W meczu z Chojniczanką nie zagrali wszyscy piłkarze z kadry łódzkiego zespołu. Decyzją sztabu szkoleniowego, w kadrze nie znaleźli się Wasyl Łytwynenko, Jakub Wrąbel, Marek Hanousek, Martin Kreuzriegler, Patryk Lipski, Kristoffer Normann Hansen, Fabio Nunes i Jordi Sanchez.
W wyjściowym składzie byli m.in. Henrich Ravas, który wrócił z wyjazdu na zgrupowanie kadry Słowacji, oraz młody obrońca akademii Hubert Lenart. Dopiero w drugiej połowie grali testowani przez Widzew Jan Krzywański oraz Krystian Szymocha.
W pierwszej połowie widzewiacy mieli przewagę i na przerwę chodzili prowadząc. W 25. minucie gola strzelił Juljan Shehu. Albańczyk mierzonym strzałem z okolic pola karnego nie dał szans bramkarzowi. Asystę zaliczył Dominik Kun.
Widzew podwyższył prowadzenie w 62. minucie, a gola zdobył środkowy napastnik Łukasz Zjawiński, który prawą nogą huknął nie do obrony. Chojniczanka też miała swoje szanse, a wyjątkowego pecha miał Paweł Czajkowski, który trafił w słupek, a potem w poprzeczkę.
18 grudnia zacznie się w Widzewie przerwa świąteczna.
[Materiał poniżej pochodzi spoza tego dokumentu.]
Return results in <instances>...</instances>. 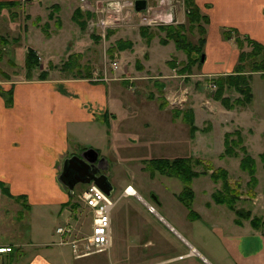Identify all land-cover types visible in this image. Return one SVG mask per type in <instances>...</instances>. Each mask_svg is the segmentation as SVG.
<instances>
[{
	"label": "crops",
	"instance_id": "1",
	"mask_svg": "<svg viewBox=\"0 0 264 264\" xmlns=\"http://www.w3.org/2000/svg\"><path fill=\"white\" fill-rule=\"evenodd\" d=\"M10 1L18 4L0 10V24L5 23V29L0 28V75L6 79L3 81L0 77V181L9 188L10 194L21 199L2 194L1 188L0 197L4 195L22 203L31 240L30 249L22 243L25 244L23 249L31 253L27 264H75L58 249L39 247L54 241L68 246L67 243H59L60 238L47 241L59 236L56 229L68 218L75 226L78 218L87 216L90 218V232L92 230L88 209L78 203L77 206L75 203L71 205L85 184H78L77 192L76 185L71 192L59 178L64 160L70 155L93 147L105 160L110 152L127 157L132 150L138 151L143 157L139 173L153 180L169 176L159 171L152 176L144 161L170 158V141L184 142L193 137L194 147L202 151L203 148H211L210 141L218 138L214 146L218 147L216 155L220 156L225 148L226 132L239 126L248 127V132L258 130L257 137L261 130L264 132L262 72L251 74L253 102L247 106L227 108L215 98L214 93L207 95V90L211 89L212 83H217V78L234 73L241 63L245 42L252 40L264 46V0H194L209 21L203 22L205 34H201L198 27L188 32V39L195 45L202 37L205 38L203 50L198 53L199 57L204 54V60L197 58L190 70L189 55L178 49L174 40L163 44L157 34L148 40L142 26L132 28L127 25L117 29L106 38L108 45L99 44L94 35L75 20L76 14H82L84 18L81 2L78 7L62 3L52 11L50 5L43 6V0H30L27 2L31 3L29 9L25 11L26 7L20 0H0ZM147 2L157 10L163 7L164 12L168 11L167 16L174 24L189 26L186 0ZM164 3L167 6H163ZM43 7L46 13H41ZM20 9L27 12L25 16L22 17ZM64 11H68L66 14L72 21L70 28L67 25V33L62 35L66 28ZM58 18L62 21L57 28ZM35 19L51 29L55 25L57 30L45 31V24L44 27L38 26ZM149 28L151 30L152 27ZM227 31L231 32L230 37H226ZM120 40L129 41L132 46L116 49L111 58L109 48ZM20 44L23 50L19 49ZM169 46L170 55L166 53ZM29 49L34 50L49 67L41 62L30 68L27 61ZM68 60L70 63L66 65ZM81 61L85 62L84 70L71 68L73 62L78 64ZM112 61H117L119 67L114 71L110 68L108 73L112 78L102 80L97 71L102 70L103 73L104 67ZM184 88L190 98L184 106L186 104V108L192 110L198 127L194 136H191L190 125L183 115L174 117L170 105V98H183ZM207 123L211 127L209 136L204 128ZM181 129H184L183 137L176 134ZM178 151L172 157L190 155ZM257 156L259 152L254 157ZM218 167L228 169L224 165ZM208 178L212 180L211 176ZM133 179L126 187H134L136 196L170 228V245L142 249L139 253L156 256L151 261L132 264H264V193L263 205L258 208L253 205L254 201L246 203L244 199L240 200L242 203L239 202L237 208L251 211L250 216L240 217L228 204L214 199V191L218 189L214 181L203 187L206 197L198 207L193 185L195 196L191 208L187 207L178 197L184 190V184L173 192L176 198L170 200L168 221L140 194L136 188V177ZM144 189L151 194L155 190ZM122 195L130 196L124 194V190ZM159 196L154 199L163 206L164 197L160 193ZM171 204L179 209L175 210ZM34 205L41 207V213L45 212L44 207H54L51 218L57 220L56 229H51L49 220L41 221L40 225L30 219ZM11 254L15 255L14 258L21 256L16 252ZM73 258L79 259L74 254ZM124 261L127 258L119 252L115 264H125Z\"/></svg>",
	"mask_w": 264,
	"mask_h": 264
},
{
	"label": "rangeland",
	"instance_id": "2",
	"mask_svg": "<svg viewBox=\"0 0 264 264\" xmlns=\"http://www.w3.org/2000/svg\"><path fill=\"white\" fill-rule=\"evenodd\" d=\"M43 6L50 5L52 8V11L58 6H62V3L65 5H72L73 7H78V4L81 2V0H67L64 2V0H43ZM31 3L22 4L25 5L26 10L28 11V7ZM163 6H167L165 3ZM25 9V8H24ZM76 9V8H75ZM163 9V7H162ZM23 9H20V13L23 16L27 12H25ZM68 11H64V20H65V31L62 35H65L68 31V28H70V21L71 17L69 14H66ZM41 13H46L45 7H43V11ZM33 15H36L35 13H32ZM77 15V14H76ZM75 15V16H76ZM77 18L81 20L82 14L78 15ZM57 20V28L61 26V19L58 18ZM35 24L38 26H43L44 24L37 19L34 20ZM46 23H49L48 21ZM63 23V22H62ZM82 23V20H81ZM161 24H156L148 27L151 28V32L159 35L160 37H163L166 35V31L162 30L160 27L163 24H174L172 20H164L160 22ZM43 24V25H42ZM43 28L45 31L50 32L55 28V25L51 27L46 26ZM138 26L136 24H130L127 27H135ZM126 26H117L112 29H123ZM0 28L3 30L5 29V23L0 24ZM138 28V27H137ZM150 29V28H149ZM57 30V29H56ZM87 30V29H86ZM55 31V30H54ZM89 32V31H88ZM90 33V32H89ZM29 34V33H28ZM93 34V33H90ZM95 37V34H93ZM98 36V35H96ZM99 37V36H98ZM99 44L108 45L107 39L106 41H103L101 37H99ZM96 39V38H95ZM18 45V43H16ZM105 47V46H104ZM162 48V46H160ZM19 48V46H18ZM165 48V47H164ZM20 50H23V45L20 44ZM115 51V50H114ZM114 51H110L111 58L114 57ZM244 60L241 61L239 65L242 66L243 71L239 72L238 67L234 71V73L229 75H237L240 73L245 74L247 77H249V84L251 86L250 77L251 74L254 72H262L264 74V51H260L259 48H256L254 45L245 42L244 50H243ZM169 52V53H168ZM166 53L170 55V46L166 48ZM41 58L38 57L36 60V63H43L45 64V67H49L44 60H41ZM108 62L110 60L108 59ZM56 64H59V62H55ZM70 63V60H68L65 64L68 65ZM73 66L71 67L73 70L80 71L81 69L84 70L83 65L85 62L81 61L78 64L76 62L72 63ZM238 65V66H239ZM60 66V65H59ZM256 66L262 67L260 70H255ZM108 69L111 68V66L108 64ZM101 69V68H99ZM99 76L102 75V70L97 71ZM110 75V73H108ZM228 76V75H227ZM1 80L6 81L5 77L0 75ZM226 77V76H225ZM12 78V77H10ZM14 78H17L15 76ZM11 80V79H10ZM228 80V79H226ZM233 85L226 84L225 86V93L224 96L230 97L231 102L234 103L238 97L243 98L244 96L237 91V88L231 87ZM207 90V95H211L212 93L217 94V85L216 88H213L210 86ZM185 88L182 90L184 91ZM213 90V91H212ZM238 92V96H237ZM253 92V91H252ZM188 90L182 92V96L185 99L182 104L176 105L175 107L172 106L173 110H179L181 112H188L190 109L186 108V104L184 106V103H187L189 101V97L187 96ZM192 96V95H191ZM188 97V99H187ZM193 97V96H192ZM221 101V100H220ZM253 102V100H252ZM251 102V103H252ZM223 104V102L221 101ZM251 103H248L246 105L237 104L236 106H247ZM224 105V104H223ZM184 106V107H183ZM235 106V107H236ZM170 108V110H172ZM190 112V111H189ZM190 114V113H188ZM189 124V123H188ZM208 124V123H207ZM205 125V130L208 132V136L210 135L209 131L211 129L210 125ZM253 127V125H251ZM249 128V129H252ZM254 128V127H253ZM246 129V130H245ZM248 127L243 128L241 126L233 129V134L231 136V140L238 139V135L235 134L234 131L240 130L243 137V142L239 143V145L236 147L238 150L239 156H232V155H225L220 156L216 155V150H218V147H215L214 145L218 142V138L215 140L213 139L210 141V144L212 145L211 148L206 147L203 148L202 151L198 147H194V140L193 137L189 141L184 142H178V141H170V158L174 156L175 153H178V150H181V152H184L185 154H190L188 157H193L195 160L192 161L194 164V168L197 171H204L207 170L210 167L217 168V165H224L227 166L228 169V175L227 177L224 174H221V176L225 177V181L228 183L227 189L223 187V181L222 179L215 181L210 180L208 177L211 176V173L213 172H207L205 175H201L200 177H196L194 179V183L192 186L195 188V191L197 193L196 195V204L197 207L199 204H202L201 202L206 197L204 194L203 187L206 186L210 181L216 182L218 185L217 191L224 190V197L228 199H234L236 200V205H239L240 200L249 201L250 203L253 202V205H255L257 208L261 207L262 203V194L264 193V160L262 159V155L264 154V132L261 130V135L257 137L258 130H249ZM186 130V129H185ZM229 131V132H232ZM197 132V131H196ZM263 132V134H262ZM205 133V134H207ZM177 135H181L183 137L184 129H181L180 131H176ZM186 134V132H185ZM215 133L214 135H216ZM256 134V135H255ZM192 136V135H191ZM260 137V138H259ZM217 140V141H216ZM130 141L134 142L133 137H130ZM197 142V140H196ZM204 142V141H203ZM209 141L206 142L208 144ZM225 145V142H224ZM244 145L247 148V152L251 156H255L259 152V156L254 157L256 161V173L254 176H251L248 172V170H243L240 167L239 161L241 160V157L243 155V151L241 150V146ZM181 146L184 147V149H181ZM202 146V145H200ZM195 148V149H194ZM201 148V147H200ZM194 153V155H193ZM232 157V158H230ZM237 157L238 159L234 158ZM150 159H146L144 161L145 163L149 161ZM143 161L142 153L141 152H131L128 153L127 157L115 155V152H110L108 154V157L103 160L102 168L104 172L108 175L109 179L112 180L114 184V189L111 193V196L114 199H117L116 205L112 210L111 213V219H112V245L110 248L103 252L94 253L90 256L75 259L73 258V251L70 245H58L55 243L54 239L57 241L60 237L58 235H55V238L52 237V239H47L48 242L54 241L53 243H49V245L41 246L39 249H58L62 255L67 256L73 263L75 264H115L116 258L119 254V252H122L123 255L127 258V261H124L125 264H132L133 262H146L151 261L154 259L153 257L156 256V254L153 253H147L142 254L139 253L142 251V249L150 250L154 249L155 247L161 245H170V228L164 225V221L159 219V216L155 213V211H152L149 206H147L141 199H139L136 195H130V196H123L122 192L124 188L126 187L127 183L134 180L133 178L136 177V188L140 192V194L149 202L152 203L159 214H162L165 219H168L170 221V200L176 198L173 196V192H177L180 188L183 187L184 183L175 176H169V177H159L158 179H151L148 175H141L139 171L141 170V163ZM238 161V163H237ZM197 162V163H196ZM147 165V163H146ZM222 168V167H221ZM224 168V167H223ZM211 170V169H210ZM215 171V170H214ZM165 175V174H164ZM253 177L255 179H253ZM165 182V184H164ZM140 185L143 187H140ZM79 186L77 185L76 192L79 190ZM154 188L152 194L156 193L159 196V193L164 197L163 198V206L159 205L157 201L154 199L153 195L148 192L147 189L144 188ZM3 191H1L2 193ZM227 192V194H226ZM181 193V192H180ZM3 194V193H2ZM175 195V194H174ZM77 197V196H76ZM75 199V197H74ZM235 202V201H234ZM75 203V200L71 203L73 205ZM242 203V202H240ZM251 205V204H250ZM179 209L178 206L175 204H171V207ZM23 206L20 201H17L15 199H11L7 196H1L0 197V244H14L16 248V254H19L21 256H14L12 254L6 255L2 261H0V264H27L29 261V258L31 257V253L27 249H23L26 243V247L30 249V232L27 229V223L26 219L23 216ZM21 211H20V210ZM242 211H248L245 208ZM53 206L44 207V213H41V207L33 206V211L30 214V219L33 220L35 223H39L42 225L41 221H47L49 220V225L52 227L51 229H56L58 223H56V218L53 217ZM87 210V209H86ZM86 210L83 211V213H86ZM49 211V215H48ZM182 212V208H181ZM88 213V210H87ZM89 215V214H88ZM22 218V219H21ZM54 219V221L52 220ZM89 217L82 216L80 219L78 218V223L75 222V228L79 236H88L90 232V222ZM44 240V239H43ZM37 241H40L37 240ZM19 245V246H18ZM32 249V248H31ZM38 249V248H37ZM42 252V251H40ZM42 254L45 255L43 252ZM137 258V259H135ZM24 262V263H23Z\"/></svg>",
	"mask_w": 264,
	"mask_h": 264
},
{
	"label": "trees",
	"instance_id": "3",
	"mask_svg": "<svg viewBox=\"0 0 264 264\" xmlns=\"http://www.w3.org/2000/svg\"><path fill=\"white\" fill-rule=\"evenodd\" d=\"M186 3H187V9H188L187 16H188L189 26H187L186 24H169V25L163 24L160 28L166 31V35L161 37V42L163 44H167L172 39L174 40L176 47L178 49H182L185 52H187V54L190 57L189 64H188L189 70H190L194 62L197 61V58L198 59L202 58V55L201 57H199L198 53L202 52L203 50V45L205 44V38L202 37L200 39V43L198 45H195L188 39V32L195 29V27H198V30L200 31V33L205 34L206 29H205V26L203 25V22L205 23L208 22L209 18L206 15L201 13L199 7L195 4L194 0H186ZM17 4L18 3L16 1L0 2V10H2L3 8H10L12 6H16ZM78 15L79 14L75 16V20L79 22L80 24H82L83 27L86 28V21L83 18V15H82L83 19L81 18L82 23H81V20L77 18ZM115 30L116 29H109L107 38L111 34H113ZM141 30L144 33V36H146L148 40H151L156 35L155 33L151 32L148 26H142ZM225 35L226 37H230L231 32L227 31ZM95 38L97 41H99L100 39L96 35H95ZM240 41L243 42V40H240ZM248 42L254 45L256 48H259L260 51H264V46L258 44L257 42L252 41V40H249ZM131 46H132L131 42L120 40L116 43L115 46L110 47L109 50L113 52L116 49H123V48L131 47ZM243 52L244 51H242L241 56H240L241 61L245 59L244 58L245 55L243 54ZM37 59H38L37 53L34 50L29 49L27 61H28V66L30 68L36 67L38 65V63H36ZM260 69H262V67L256 66L255 70H260ZM238 71L239 72L243 71L241 65L238 66ZM216 82H217L216 83L217 84V94H215V98L218 100H221L224 106H226L227 108H234L237 104L246 105L252 102L253 92L249 84V77H247L245 74L240 73L237 75H228L226 77H220V78H217ZM226 84L233 85L231 87L237 88V91H239L244 97L243 98L238 97L236 101H234V103L231 102L230 97L224 96ZM189 111L181 112L179 110H173V115L174 117H180L181 115H183V119L187 123H189L191 134L192 136H194L196 131L198 130V127L195 124L192 110L190 109ZM234 132L236 135H238V139H234V140L230 139L233 134V131L226 132L225 134V141H224L225 150L221 154L222 157L225 155L239 156V153L236 147L239 145V143L243 142V137H242V133L240 130H236ZM241 150L243 151V155L241 157L240 167L243 170H248L249 174L251 176H254L256 173L255 158L247 152V148L244 145L241 146ZM262 159L264 160V154L262 155ZM193 160H194L193 157H175V158H153L146 162L147 163L146 167L149 171H151L152 176L155 175L156 171H159L160 173L168 175V176L178 177L185 184L184 190L178 195V197L189 208H191L192 201L195 196L194 190L192 188V184L196 177L205 175L210 169H213V172L211 173L212 179L215 181H218L220 179L224 180L222 184H223V187L226 189L228 185V183L225 181L226 178L221 176V174H224L227 177L229 173L228 170H226L225 168H221V167H218V168L210 167L204 171H197L194 168V164L192 162ZM194 163H195V160H194ZM253 179L255 178L253 177ZM0 188L5 194H8V196L12 198H17V199L20 198V196L15 197L12 194H10L9 188L2 181H0ZM223 195H224V190L222 189L220 191L215 192L213 196H214V199L218 203L228 204V206H230L236 211L238 216L240 217L250 216L251 211H242L244 209L237 208V205H236L237 199L236 200L228 199L224 197L225 195L224 196ZM75 206H77L76 203H75ZM254 220H256V217L254 218Z\"/></svg>",
	"mask_w": 264,
	"mask_h": 264
},
{
	"label": "built area",
	"instance_id": "4",
	"mask_svg": "<svg viewBox=\"0 0 264 264\" xmlns=\"http://www.w3.org/2000/svg\"><path fill=\"white\" fill-rule=\"evenodd\" d=\"M23 4L30 0H20ZM80 8L86 21V29L90 33L98 35L101 39H106L109 29L117 26H127L136 24L138 26H152L161 24V21L170 20L168 11L156 9L148 5L145 10L136 9V0H81ZM112 71L119 65L117 61L110 63ZM108 67L105 66L101 79H111L108 75ZM100 77V76H98ZM211 86L216 88V83ZM186 91V90H185ZM178 96L170 98L171 107H175L184 101ZM128 185L124 189V194L136 195ZM116 199L107 194L96 183L91 182L84 185V188L77 193L75 203L84 205L88 209V214L92 219V230L88 236H79L75 226L68 218L65 223L56 229L59 234V243H67L71 246L76 258H83L94 253L103 252L110 248L112 244L111 234V213L116 205ZM14 244H0V261L15 249Z\"/></svg>",
	"mask_w": 264,
	"mask_h": 264
},
{
	"label": "water",
	"instance_id": "5",
	"mask_svg": "<svg viewBox=\"0 0 264 264\" xmlns=\"http://www.w3.org/2000/svg\"><path fill=\"white\" fill-rule=\"evenodd\" d=\"M146 8L147 0H136V9L138 11ZM202 60H204V54L202 55ZM102 160L98 150L93 147L86 148L80 154H74L64 160L62 173L59 178L71 192L78 184L94 182L107 194L111 195L114 186L101 167ZM76 175L77 179H75ZM72 179L74 181L70 183ZM153 197L158 198L155 194H153Z\"/></svg>",
	"mask_w": 264,
	"mask_h": 264
},
{
	"label": "bare ground",
	"instance_id": "6",
	"mask_svg": "<svg viewBox=\"0 0 264 264\" xmlns=\"http://www.w3.org/2000/svg\"><path fill=\"white\" fill-rule=\"evenodd\" d=\"M133 193H135V194H137V191H136V189L134 188V187H132L131 189H130Z\"/></svg>",
	"mask_w": 264,
	"mask_h": 264
},
{
	"label": "flooded vegetation",
	"instance_id": "7",
	"mask_svg": "<svg viewBox=\"0 0 264 264\" xmlns=\"http://www.w3.org/2000/svg\"><path fill=\"white\" fill-rule=\"evenodd\" d=\"M73 155V154H72ZM72 155H70V156H72ZM69 156V157H70ZM102 164H103V160H102V163H101V167H102ZM75 179H77V175L75 176ZM72 181H74L73 179L70 181V183L72 182Z\"/></svg>",
	"mask_w": 264,
	"mask_h": 264
}]
</instances>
Piłkarze spotkają się na kolejnym treningu 3 stycznia. 11 stycznia polecą do Turcji.
Widzew Łódź – Chojniczanka Chojnice 2:0 (1:0)
1:0 – Shehu 25.
2:0 – Zjawiński 62.
Widzew w pierwszej połowie: Ravas – Szota, Czorbadżijski, Lenart – Milos, Letniowski, Shehu, Kun – Terpiłowski, Pawłowski – Zjawiński.
Widzew w drugiej połowie: Krzywański – Szymocha, Żyro, Stępiński – Zieliński, Zawadzki, Shehu (62. Plichta), Kun – Sypek, Pawłowski (62. Kempski) – Zjawiński.